» **AUFGABE A**:
Schreib aus dem Interview mit Ahzumjot die Stelle von „Interview: Julia Gschmeidler“ bis „mit ihm auszutauschen?“ Wort für Wort ab.
» **AUFGABE B**:
Was schneidet Ahzumjot laut dem Interview für seinen Tee?
» **AUFGABE C**:
Führ das Interview mit Ahzumjot nach seinem letzten Satz weiter.

» **ZITIERTER TEXT**:
_ _ _ _ _

Liebt deutschsprachigen Rap und Taylor McFerrin. In jeder freien Minute…
Ahzumjot sitzt mit uns an der Bar im B72, es dauert nicht mehr lange, bis zu seinem ersten Solo-Konzert in Wien. Höflich fragt er uns, ob es uns stören würde, wenn er während des Interviews eine Zigarette raucht. Er schneidet noch eine Ingwerknolle für seinen Tee, am Tresen liegt der zuvor benutzte Afrokamm. Entspannt erzählt der Hamburger über die Schwierigkeit, Erwartungen nicht zu erfüllen, erklärt Oberflächlichkeit zu einem Resultat des Konsums und verurteilt die seiner Meinung nach Promo-Aktionen mancher US-Rapper in Ferguson. Beim anschließenden Konzert werden nur wenige Fans erscheinen. Und doch erfreut sich ein strahlender Ahzumjot äußerst glaubwürdig über die auswendig gelernten Texte und die Zuhörer, die nur seinetwegen gekommen sind. Genau diese Stärken sind es, die einen Star ausmachen.
Interview: Julia Gschmeidler
Fotos: Alexander Gotter
TM: Du hast gerade davon erzählt, dass dich Leute immer mit anderen dunkelhäutigen Promis verwechseln. Stimmt es, dass du selbst mal Schauspieler werden wolltest?
Ahzumjot: Ja, ich wollte als kleiner Junge unbedingt Schauspieler werden, als ich großer Fan von „Prince of Bel-Air“ war. Ich wollte schon immer etwas Künstlerisches machen. Irgendwann kam dann noch Journalismus dazu. Ich hab schon immer das Schreiben geliebt, so bin ich dann auch zum Rappen gekommen. Irgendwann hat man sich ein billiges Headset gekauft und angefangen, aufzunehmen.
Du warst letztens bei „Inas Nacht“ auf ARD, wo auch Tobias Moretti zu Gast war. Hattest du die Gelegenheit, dich mit ihm auszutauschen?
Ganz kurz, wir haben uns beim Soundcheck begrüßt. Da hat Ina Müller uns vorgestellt und sie meinte, ob ich ihn überhaupt noch kennen würde und das noch meine Generation sei. Ich so: „Ja klar, als kleiner Junge war ich totaler Fan von ‚Kommissar Rex‘.“ Das fand er gar nicht geil, dass ich das gesagt habe. Irgendwie hab ich das Gefühl, dass er gar nicht mehr so viel damit zu tun haben will, weil er darauf reduziert wird. Das ist wie ein Musiker, der so einen Riesenhit hatte und darauf reduziert wird. Bei Kate Perry wird das immer „I kissed a Girl“ sein.

_ _ _ _ _

» **BEIGEFÜGTE DATENSÄTZE**:

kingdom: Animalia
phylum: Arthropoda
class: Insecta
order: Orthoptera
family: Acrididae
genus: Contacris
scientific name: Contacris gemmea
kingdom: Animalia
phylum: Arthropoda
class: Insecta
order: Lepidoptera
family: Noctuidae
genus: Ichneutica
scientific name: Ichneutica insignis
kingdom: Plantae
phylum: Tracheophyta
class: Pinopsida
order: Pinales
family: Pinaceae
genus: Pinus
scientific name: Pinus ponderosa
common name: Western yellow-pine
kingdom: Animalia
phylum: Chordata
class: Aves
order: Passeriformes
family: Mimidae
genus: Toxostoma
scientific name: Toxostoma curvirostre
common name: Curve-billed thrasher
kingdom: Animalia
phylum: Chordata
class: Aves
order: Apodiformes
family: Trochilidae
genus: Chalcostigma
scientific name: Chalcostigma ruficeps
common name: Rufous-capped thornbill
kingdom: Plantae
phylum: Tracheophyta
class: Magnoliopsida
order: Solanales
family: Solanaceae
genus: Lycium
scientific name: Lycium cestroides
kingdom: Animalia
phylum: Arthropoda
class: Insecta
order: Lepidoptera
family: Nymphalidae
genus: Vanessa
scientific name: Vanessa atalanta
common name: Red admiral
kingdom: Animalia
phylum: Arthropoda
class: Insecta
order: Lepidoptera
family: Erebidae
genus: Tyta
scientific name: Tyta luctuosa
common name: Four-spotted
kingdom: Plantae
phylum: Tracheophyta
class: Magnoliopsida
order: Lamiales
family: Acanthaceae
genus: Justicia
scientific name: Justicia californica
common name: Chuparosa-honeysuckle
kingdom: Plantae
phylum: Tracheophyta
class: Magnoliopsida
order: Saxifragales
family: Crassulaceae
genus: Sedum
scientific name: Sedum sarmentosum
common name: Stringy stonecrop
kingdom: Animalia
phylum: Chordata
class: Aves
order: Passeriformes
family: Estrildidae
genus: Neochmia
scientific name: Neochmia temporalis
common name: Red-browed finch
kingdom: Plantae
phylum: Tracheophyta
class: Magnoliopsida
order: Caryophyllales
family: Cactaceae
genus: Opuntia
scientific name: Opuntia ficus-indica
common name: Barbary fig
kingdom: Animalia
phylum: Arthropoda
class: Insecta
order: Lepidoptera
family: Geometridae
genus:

_ _ _ _ _

» **ANTWORT A**:
Interview: Julia Gschmeidler
Fotos: Alexander Gotter
TM: Du hast gerade davon erzählt, dass dich Leute immer mit anderen dunkelhäutigen Promis verwechseln. Stimmt es, dass du selbst mal Schauspieler werden wolltest?
Ahzumjot: Ja, ich wollte als kleiner Junge unbedingt Schauspieler werden, als ich großer Fan von „Prince of Bel-Air“ war. Ich wollte schon immer etwas Künstlerisches machen. Irgendwann kam dann noch Journalismus dazu. Ich hab schon immer das Schreiben geliebt, so bin ich dann auch zum Rappen gekommen. Irgendwann hat man sich ein billiges Headset gekauft und angefangen, aufzunehmen.
Du warst letztens bei „Inas Nacht“ auf ARD, wo auch Tobias Moretti zu Gast war. Hattest du die Gelegenheit, dich mit ihm auszutauschen?

» **ANTWORT B**:
Eine Ingwerknolle.

» **ANTWORT C**:
Ein anderer Österreicher, über den du schon öfters erzählt hast, ist Gerard. Wie hast du ihn kennen gelernt?
Oh, das war 2011. Da war ich bei „Beatfight“ in Köln, das ist ein HipHop-Produzenten Battle. Da war Gerard im Publikum. Wir haben danach was gesoffen, der trinkt ganz gerne mal und dann auch ganz gut. Dann hingen wir den ganzen Abend zusammen herum, er hat die Beats auch ganz geil gefunden, die wir gemacht haben. Da ist dann gleich eine Connection gewesen.
Kommt da auch noch was Gemeinsames?
Ich hätte wahnsinnig Bock drauf und könnte es mir auch tatsächlich vorstellen – in gar nicht allzu weit entfernter Zukunft zusammen was zu machen. Ob ich jetzt einen Song für ihn produziere, oder er mal einen Song mit mir als Feature macht. Wir haben schon mal einen mit Olson gemacht, der ist aber etwas älter und war ein Side-Project. Aber jetzt einen richtigen Song mit Gerald, hätte ich mal richtig Bock drauf.
2011 wurdet ihr beide zur „Neuen Reimgeneration“ gezählt. Wer gehört deiner Meinung nach 2014 dazu?
Es gibt wahnsinnig viel, das neu ist und interessant. Allein schon Sierra Kidd oder Nanoo. Der ist noch nicht wirklich bekannt, aus Aschaffenburg und hat mit Rockstah ein paar Songs gemacht. Der hat neulich eine EP rausgebracht, die ist ziemlich geil geworden. Sonst gibt es fast schon zu viele.
In einem Interview sagtest du, dass wenn die Leute die Musik verstehen würden, Tua einer der größten Künstler in Deutschland wäre …
Das kann ich heute noch so unterschreiben.
Du meintest auch, dass dein Album „Nix mehr egal“ die Rollenverteilung ändern würde und nicht nur Cro im Radio gespielt werden würde.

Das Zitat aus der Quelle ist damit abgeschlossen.